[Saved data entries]
=== Begin Enclosure ===
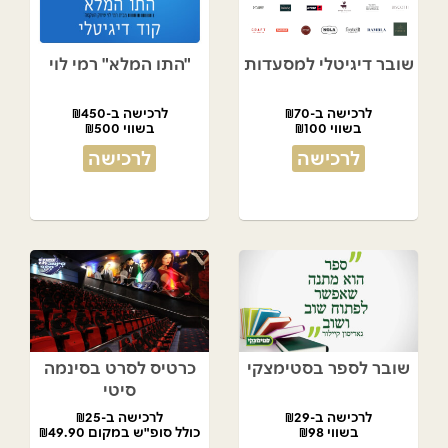
שובר דיגיטלי למסעדות
"התו המלא" רמי לוי
לרכישה ב-₪70
לרכישה ב-₪450
בשווי ₪100
בשווי ₪500
לרכישה
לרכישה
שובר לספר בסטימצקי
כרטיס לסרט בסינמה
סיטי
לרכישה ב-₪29
לרכישה ב-₪25
בשווי ₪98
כולל סופ"ש במקום ₪49.90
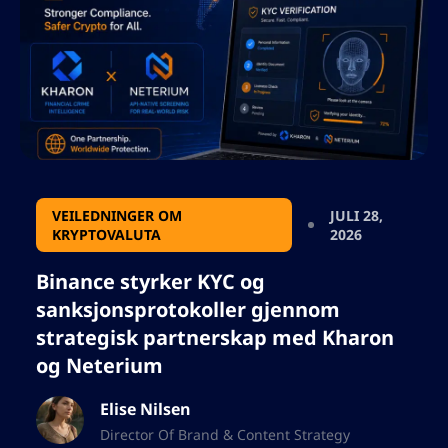
så ikke legg til noen tegn som vil bryte json-
formatet.
VEILEDNINGER OM
JULI 28,
KRYPTOVALUTA
2026
Binance styrker KYC og
sanksjonsprotokoller gjennom
strategisk partnerskap med Kharon
og Neterium
Elise Nilsen
Director Of Brand & Content Strategy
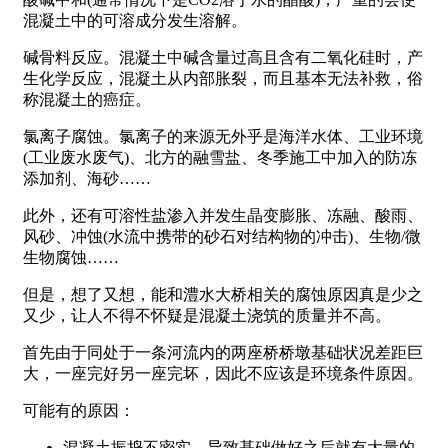
混凝土中的可溶成分发生溶解。
碱骨料反应。混凝土中碱含量过高且含有二氧化硅时，产
生化学反应，混凝土从内部胀裂，而且基本无法补救，俗
称混凝土的癌症。
氯离子腐蚀。氯离子的来源无外乎是海洋水体、工业环境
(工业废水废气)、北方的融雪盐、冬季施工中加入的防冻
添加剂、海砂……
此外，还有可溶性盐渗入并发生晶变膨胀、冻融、酸雨、
风砂、冲蚀(水流中携带的砂石对结构物的冲击)、生物/微
生物腐蚀……
但是，想了又想，能和澧水大桥相关的腐蚀原因真是少之
又少，让人不得不怀疑是混凝土浇筑的质量并不高。
首先由于同处于一条河流内的两座桥桥墩基础状况差距巨
大，一座完好另一座完坏，因此不应该是环境条件原因。
可能有的原因：
混凝土振捣不密实，导致基础做好之后就有大量的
=== End Enclosure ===
◆ Work task ◆
Please reproduce every one of the lines above, character for character, and omit the pictures from your output.

◆ Solution for this exercise ◆
שובר דיגיטלי למסעדות
"התו המלא" רמי לוי
לרכישה ב-₪70
לרכישה ב-₪450
בשווי ₪100
בשווי ₪500
לרכישה
לרכישה
שובר לספר בסטימצקי
כרטיס לסרט בסינמה
סיטי
לרכישה ב-₪29
לרכישה ב-₪25
בשווי ₪98
כולל סופ"ש במקום ₪49.90
så ikke legg til noen tegn som vil bryte json-
formatet.
VEILEDNINGER OM
JULI 28,
KRYPTOVALUTA
2026
Binance styrker KYC og
sanksjonsprotokoller gjennom
strategisk partnerskap med Kharon
og Neterium
Elise Nilsen
Director Of Brand & Content Strategy
混凝土中的可溶成分发生溶解。
碱骨料反应。混凝土中碱含量过高且含有二氧化硅时，产
生化学反应，混凝土从内部胀裂，而且基本无法补救，俗
称混凝土的癌症。
氯离子腐蚀。氯离子的来源无外乎是海洋水体、工业环境
(工业废水废气)、北方的融雪盐、冬季施工中加入的防冻
添加剂、海砂……
此外，还有可溶性盐渗入并发生晶变膨胀、冻融、酸雨、
风砂、冲蚀(水流中携带的砂石对结构物的冲击)、生物/微
生物腐蚀……
但是，想了又想，能和澧水大桥相关的腐蚀原因真是少之
又少，让人不得不怀疑是混凝土浇筑的质量并不高。
首先由于同处于一条河流内的两座桥桥墩基础状况差距巨
大，一座完好另一座完坏，因此不应该是环境条件原因。
可能有的原因：
混凝土振捣不密实，导致基础做好之后就有大量的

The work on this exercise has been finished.